Grade prediction is off by 3.8 score on average which is 20% of maximum score. The model correctly predicts romantic status for only about half of the students, which is barely better than random guessing. The F1-score of 0.33 tells us it’s performing poorly on the minority class ("yes"), missing many true positives.


## 9. How to Improve?

The main idea is to give different “importance” to each task when computing the total loss. Right now, you’re doing: `loss = loss_reg + loss_cls`.

Here, loss_reg (MSE) might be 25 and loss_cls (CrossEntropy) might be 0.6, so the network focuses mostly on grade prediction. To fix this, you can introduce a weighting hyperparameter alpha (between 0.0 and 1.0) and compute: `loss = alpha * loss_reg + (1 - alpha) * loss_cls`.

Table of how it affected MAE, Accuracy and F1:
| Alpha | MAE    | Accuracy | F1     |
| ----- | ------ | -------- | ------ |
| 0.2   | 3.8320 | 0.5667   | 0.3500 |
| 0.5   | 3.6765 | 0.5667   | 0.3158 |
| 0.8   | 3.7729 | 0.4833   | 0.2439 |

Interpretation:

- Alpha = 0.2 → more weight on romantic status (classification):
    - F1 is highest (0.3500), MAE is slightly worse.
    - Classification improves because the network “cares more” about this task.

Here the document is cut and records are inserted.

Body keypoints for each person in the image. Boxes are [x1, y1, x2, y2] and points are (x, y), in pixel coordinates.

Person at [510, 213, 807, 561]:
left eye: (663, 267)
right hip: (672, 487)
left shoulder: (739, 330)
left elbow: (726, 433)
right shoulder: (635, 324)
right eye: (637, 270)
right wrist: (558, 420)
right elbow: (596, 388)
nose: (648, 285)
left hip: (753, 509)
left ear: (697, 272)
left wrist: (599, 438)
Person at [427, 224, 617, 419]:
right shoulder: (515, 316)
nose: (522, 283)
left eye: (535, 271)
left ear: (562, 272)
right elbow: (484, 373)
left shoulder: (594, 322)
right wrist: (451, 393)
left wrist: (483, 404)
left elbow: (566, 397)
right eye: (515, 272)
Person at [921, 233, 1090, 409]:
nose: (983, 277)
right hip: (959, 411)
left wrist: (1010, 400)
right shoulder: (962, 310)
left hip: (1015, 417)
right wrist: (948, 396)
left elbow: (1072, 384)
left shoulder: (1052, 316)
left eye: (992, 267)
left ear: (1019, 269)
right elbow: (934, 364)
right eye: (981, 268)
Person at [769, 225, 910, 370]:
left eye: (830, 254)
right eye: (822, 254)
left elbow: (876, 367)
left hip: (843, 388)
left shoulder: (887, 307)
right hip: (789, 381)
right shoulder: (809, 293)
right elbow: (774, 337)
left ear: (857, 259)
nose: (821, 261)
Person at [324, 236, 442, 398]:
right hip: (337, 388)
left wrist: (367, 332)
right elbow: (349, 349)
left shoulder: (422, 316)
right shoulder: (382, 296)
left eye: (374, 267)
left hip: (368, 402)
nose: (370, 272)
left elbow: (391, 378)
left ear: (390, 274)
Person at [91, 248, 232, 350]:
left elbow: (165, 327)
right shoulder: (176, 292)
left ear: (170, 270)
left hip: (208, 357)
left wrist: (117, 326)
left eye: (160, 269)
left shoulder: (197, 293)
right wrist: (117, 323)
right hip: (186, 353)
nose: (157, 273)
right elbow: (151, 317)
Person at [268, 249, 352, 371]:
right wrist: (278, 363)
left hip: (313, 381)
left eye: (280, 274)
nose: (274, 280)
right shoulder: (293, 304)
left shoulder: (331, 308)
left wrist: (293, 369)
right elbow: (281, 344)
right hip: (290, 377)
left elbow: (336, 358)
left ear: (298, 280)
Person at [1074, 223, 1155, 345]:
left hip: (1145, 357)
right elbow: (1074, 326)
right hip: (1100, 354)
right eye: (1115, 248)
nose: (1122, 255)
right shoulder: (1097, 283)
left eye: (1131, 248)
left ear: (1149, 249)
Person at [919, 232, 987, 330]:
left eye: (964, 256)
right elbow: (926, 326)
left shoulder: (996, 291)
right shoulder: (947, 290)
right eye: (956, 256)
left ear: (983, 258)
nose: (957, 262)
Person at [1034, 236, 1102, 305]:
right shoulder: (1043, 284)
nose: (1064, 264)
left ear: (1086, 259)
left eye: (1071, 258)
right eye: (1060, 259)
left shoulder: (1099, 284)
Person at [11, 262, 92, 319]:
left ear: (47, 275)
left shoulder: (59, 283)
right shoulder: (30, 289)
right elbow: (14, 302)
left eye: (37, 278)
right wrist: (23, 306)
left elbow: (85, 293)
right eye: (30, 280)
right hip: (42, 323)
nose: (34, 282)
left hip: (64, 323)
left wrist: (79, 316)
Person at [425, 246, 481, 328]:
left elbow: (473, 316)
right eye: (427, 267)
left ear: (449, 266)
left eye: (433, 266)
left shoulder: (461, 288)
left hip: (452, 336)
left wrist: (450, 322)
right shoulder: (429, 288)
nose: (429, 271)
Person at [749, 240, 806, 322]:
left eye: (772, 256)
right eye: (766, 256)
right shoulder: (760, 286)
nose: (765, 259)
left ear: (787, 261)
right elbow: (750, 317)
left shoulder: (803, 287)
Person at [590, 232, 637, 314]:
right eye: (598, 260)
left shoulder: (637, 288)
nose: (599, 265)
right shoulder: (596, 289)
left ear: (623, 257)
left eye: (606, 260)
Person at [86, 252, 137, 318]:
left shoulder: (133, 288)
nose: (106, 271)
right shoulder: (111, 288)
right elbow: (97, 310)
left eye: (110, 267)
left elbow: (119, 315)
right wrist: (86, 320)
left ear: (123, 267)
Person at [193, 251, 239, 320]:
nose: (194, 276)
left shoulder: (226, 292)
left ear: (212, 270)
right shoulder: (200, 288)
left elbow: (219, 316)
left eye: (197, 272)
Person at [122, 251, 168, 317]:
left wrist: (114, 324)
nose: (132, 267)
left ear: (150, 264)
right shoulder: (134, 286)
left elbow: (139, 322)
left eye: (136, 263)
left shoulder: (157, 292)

- Alpha = 0.5 → equal weighting:
    - MAE is slightly better (3.6765) than 0.2, F1 slightly lower (0.3158).
    - Balanced performance between regression and classification.

- Alpha = 0.8 → more weight on grade prediction (regression):
    - MAE is comparable but F1 drops significantly (0.2439).
    - The network prioritizes reducing regression error at the expense of classification performance.

Conclusion:

Weighted loss lets you control which task the model prioritizes, and you can tune alpha depending on whether you care more about grades or romantic status. This is exactly why multi-task learning often requires careful loss balancing.